The card's 13.56 MHz passive RFID chip, which complies with the Near Field Communication (NFC) standards, is encoded with a unique ID number, says Amol Mudgal, SkandSoft's head of business development. That number links to data regarding the individual customer on a standalone SkandSoft system that utilizes data from the Yes Bank server. The information includes the bank patron's name, account number and photograph. For customers opting to send one of their own employees to take care of their banking needs, that worker also receives an RFID banking card linked to the employee's photograph, as well as related data.

At the door of the branch, SkandSoft interrogators capture the unique ID number on the card's RFID tag, whether it resides in a person's wallet, pocket or purse. That number is then transmitted by the reader via a cabled connection to the back-end system. SkandSoft software interprets that data, displaying the name and photo of the individual arriving as a pop-up on fixed screens in multiple locations within the branch—at the desk of the greeter, as well as at the stations of the branch's "relationship-management team."

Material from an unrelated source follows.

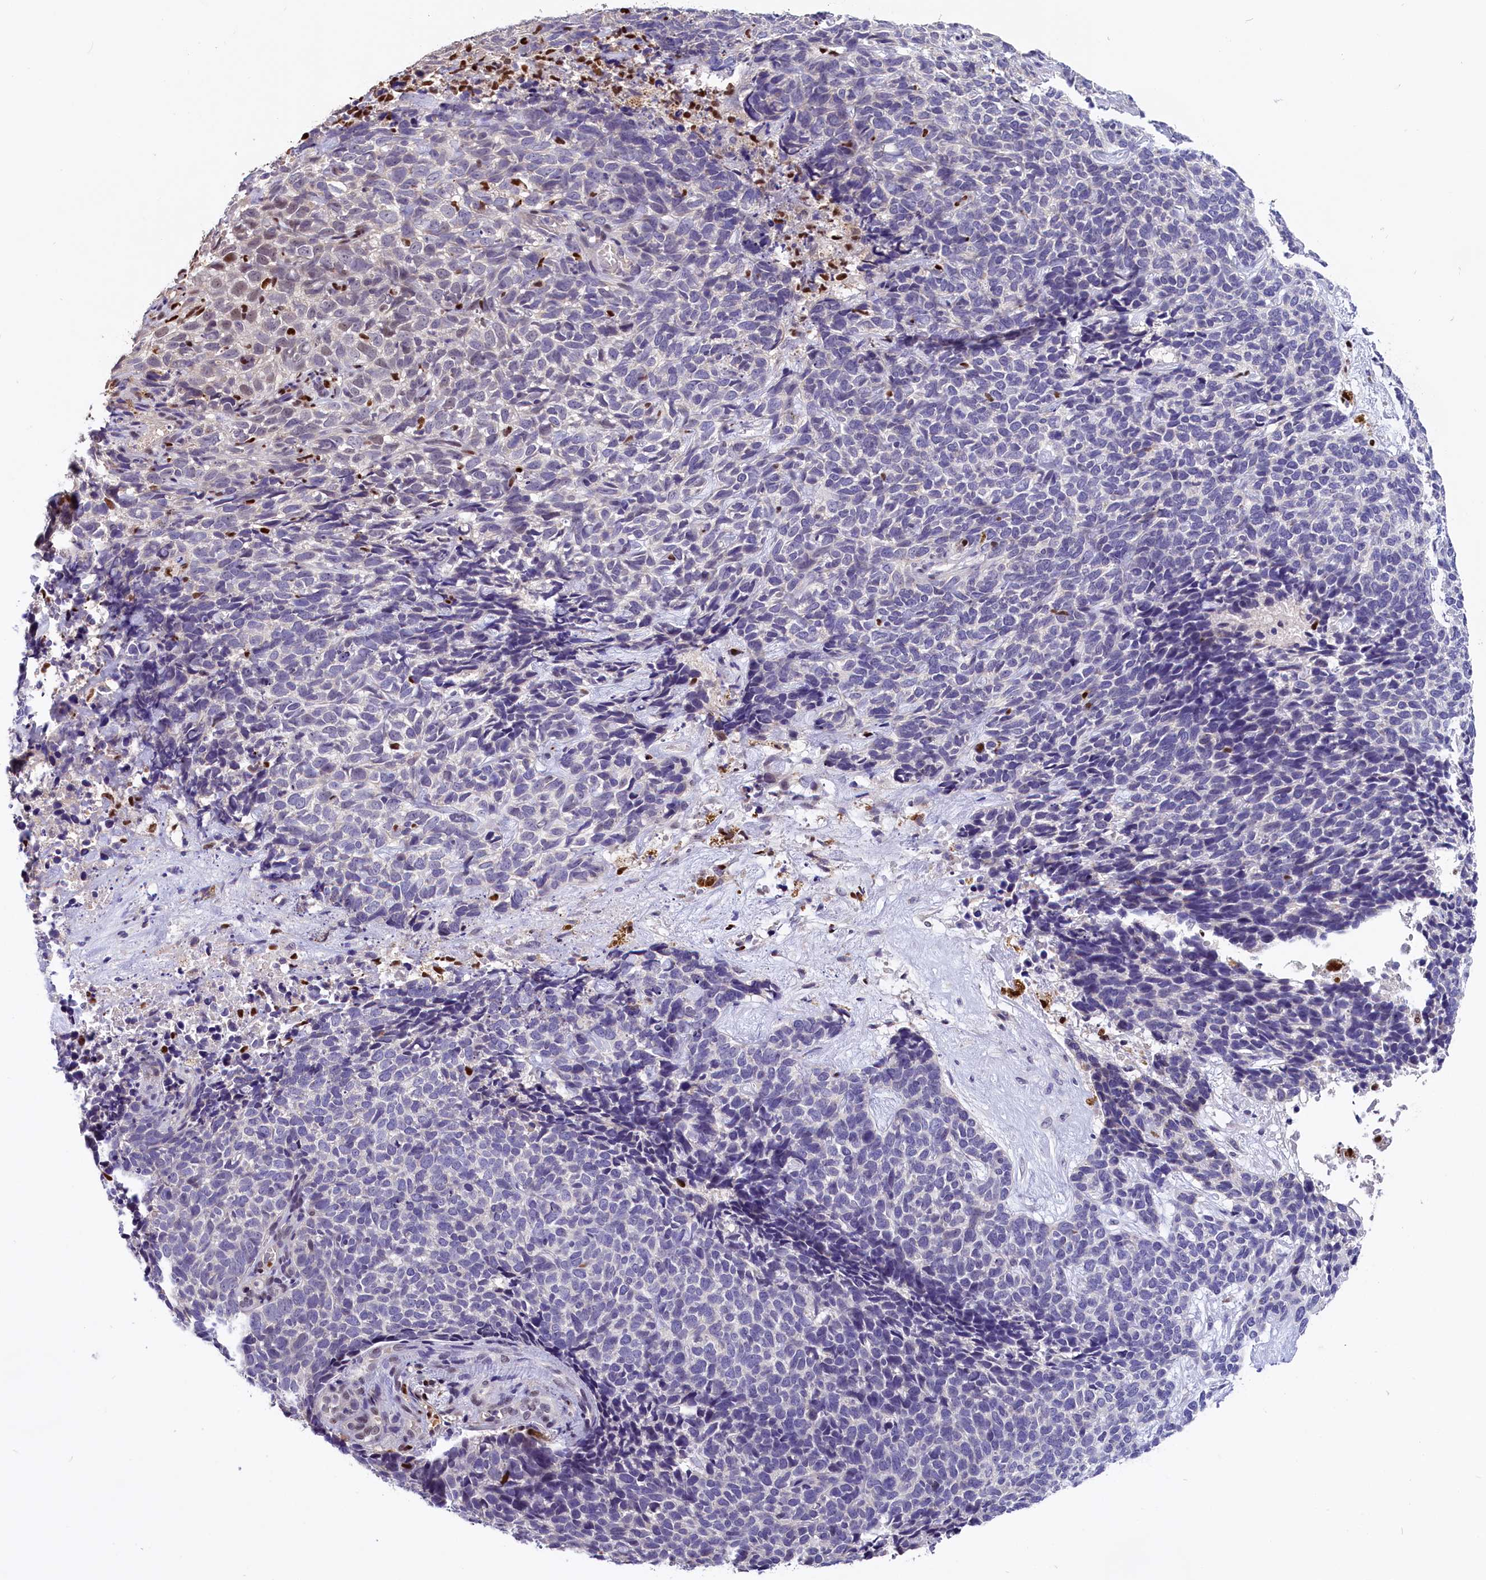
{"staining": {"intensity": "negative", "quantity": "none", "location": "none"}, "tissue": "skin cancer", "cell_type": "Tumor cells", "image_type": "cancer", "snomed": [{"axis": "morphology", "description": "Basal cell carcinoma"}, {"axis": "topography", "description": "Skin"}], "caption": "IHC histopathology image of skin basal cell carcinoma stained for a protein (brown), which reveals no expression in tumor cells.", "gene": "BTBD9", "patient": {"sex": "female", "age": 84}}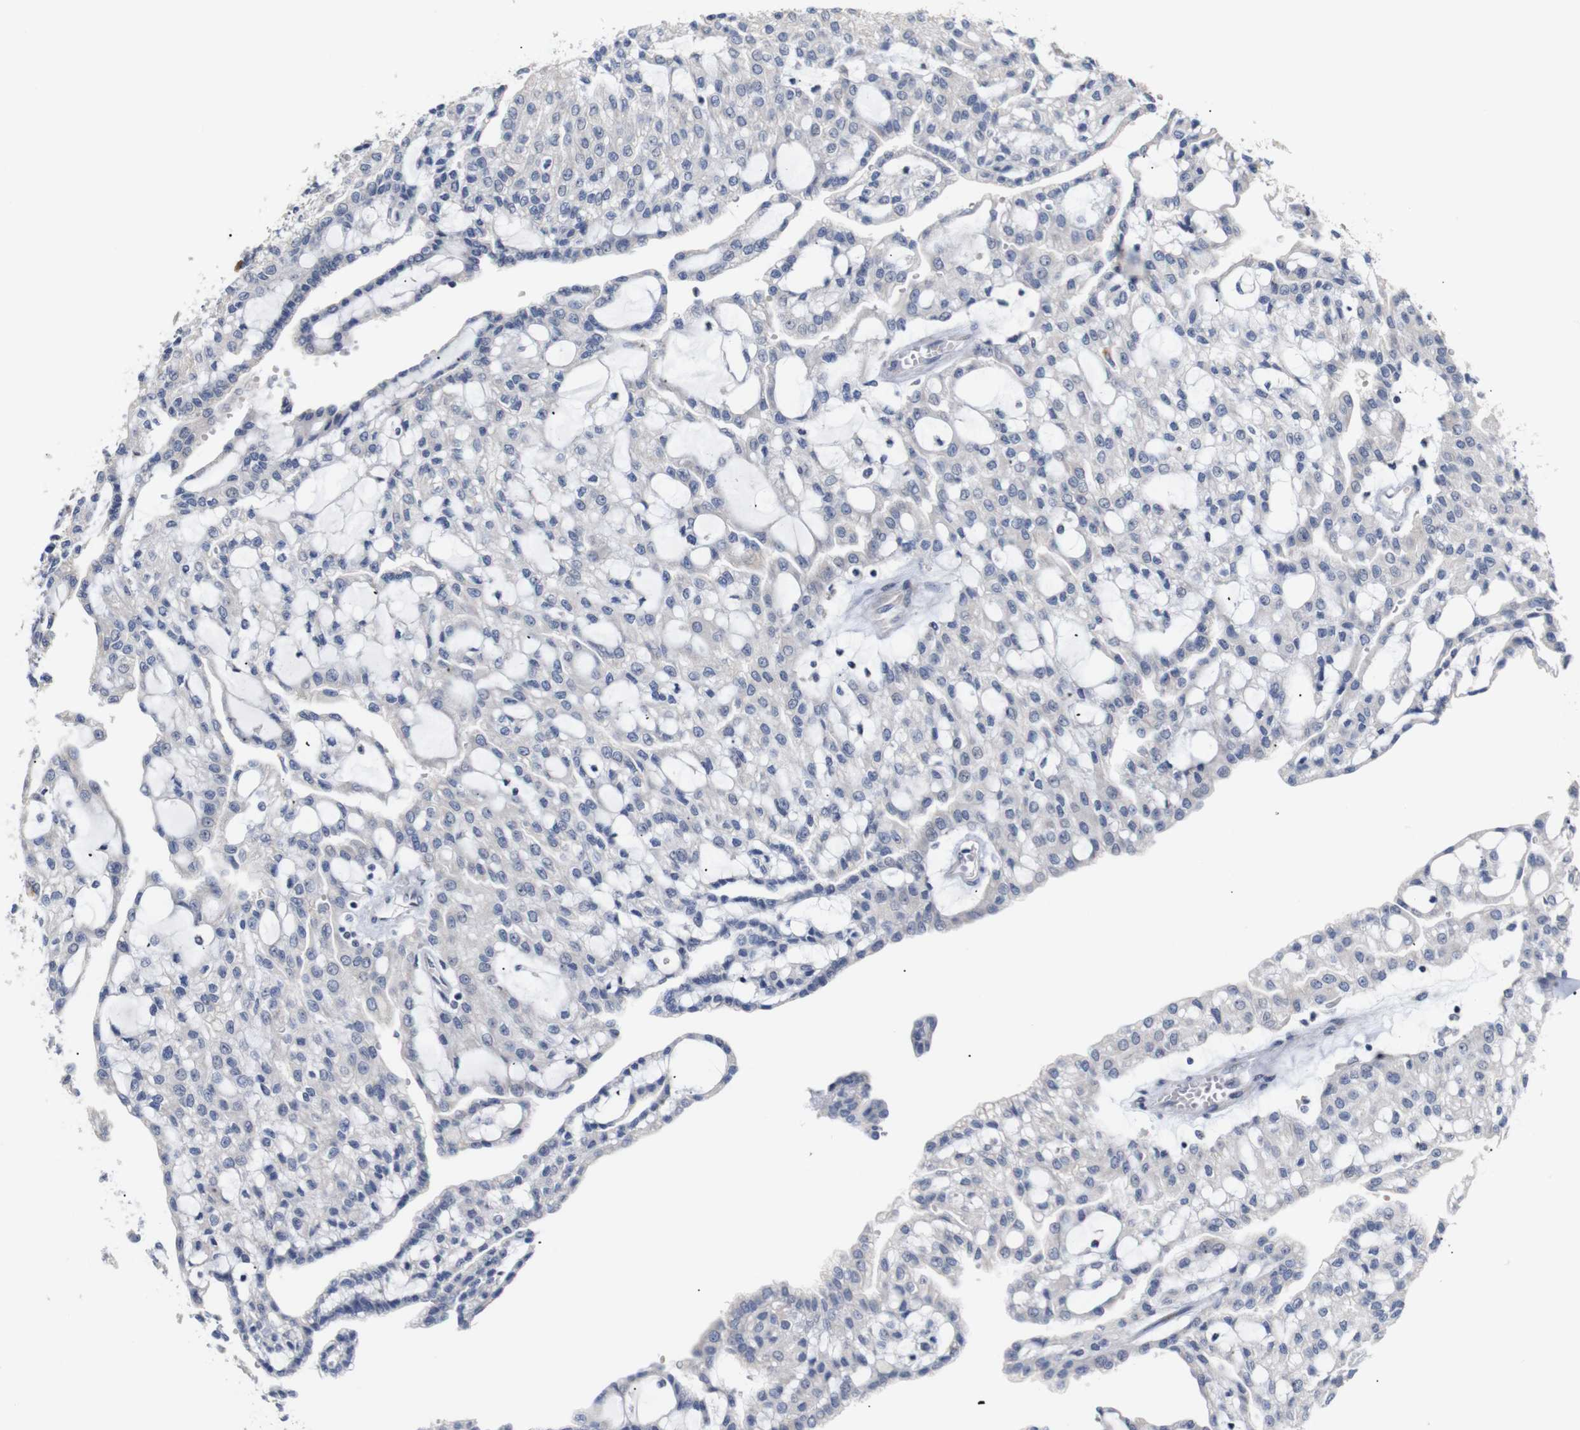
{"staining": {"intensity": "negative", "quantity": "none", "location": "none"}, "tissue": "renal cancer", "cell_type": "Tumor cells", "image_type": "cancer", "snomed": [{"axis": "morphology", "description": "Adenocarcinoma, NOS"}, {"axis": "topography", "description": "Kidney"}], "caption": "Histopathology image shows no significant protein positivity in tumor cells of renal adenocarcinoma.", "gene": "TRIM5", "patient": {"sex": "male", "age": 63}}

Simultaneously, a SkandSoft camera at the entrance is prompted by the system to photograph the individual entering, then send that picture to the same SkandSoft server, where it can then be matched with the customer's photo on file, to verify that individual's identity. Relationship-management team members then have the option to select that customer's data, indicating they will serve that person. If no one selects a particular customer within a predetermined span of time, the pop-up appears on the branch manager's desktop computer. Once a customer has been selected for service, the pop-up vanishes from all screens.